As a vet, I get asked, “Why is my Dog Shedding so Much?” quite often. The answer is pretty straightforward. Any healthy dog will shed periodically during its life. Depending on the season, breed, and age, your dog may shed more or less than usual. Since shedding is a specific aspect of a dog’s yearly growth and development, it is typically nothing to be concerned about.
The first line of defense against the weather is the dog’s fur. Their fur helps them manage their body temperature throughout the seasons and shields them from various harmful elements, including:
- Harsh weather
- UV radiation, and
- Environmental hazards.
If you’ve always wanted a dog but are concerned about dog hair all over your home, choosing the right dog breed can help. Some dog breeds are known to shed less or hardly at all. Even though such dogs shed less and are considered hypoallergenic, some people may still be allergic to these breeds.
If you already have a dog that is shedding a lot, there are some things you can do to minimize the amount of hair around the house. Below we’ll get into some vet-approved methods for reducing the amount of fur your dog sheds. The methods include:
- Choosing the right dog food.
- Choosing an anti-shedding shampoo.
- Choosing supplements that reduce shedding.
- Choosing the right brush for your dog and using it daily.
While it’s impossible to stop your dog from permanently shedding, using some or all of the tips above can greatly reduce the amount of fur your pup sheds. Let’s take a closer look.
Best Dog Food for Shedding
The majority of dog breeds have complete hair- or fur-covered skin. Your dog either sheds frequently or grows continuously, depending on whether or not it is a shedding breed. To maintain good skin and fur, you must ensure that your dog eats enough nutrients.
It requires a well-balanced diet full of vitamins, minerals, lipids, carbohydrates, digestible protein, and enough calories.

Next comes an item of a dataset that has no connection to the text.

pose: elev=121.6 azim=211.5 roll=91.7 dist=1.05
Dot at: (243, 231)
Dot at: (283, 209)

It would help if you did not feed your dog meals deficient in high-quality nutrients because this will not meet the body’s needs. It is a good idea to select the best dog foods for shedding to boost the additional nutrients that contain certain ingredients.
Best Dog Shampoo for Shedding
An anti-static composition in the best dog shampoo for shedding will aid in reducing hair loss in your dog. Additionally, you ought to search for a shampoo with omega-3 or omega-6 fatty acids because these dietary supplements reinforce and strengthen hair to assist in lowering shedding. Furthermore, these fatty acids support your dog’s skin health, which is crucial if you clean the undercoat with a brush.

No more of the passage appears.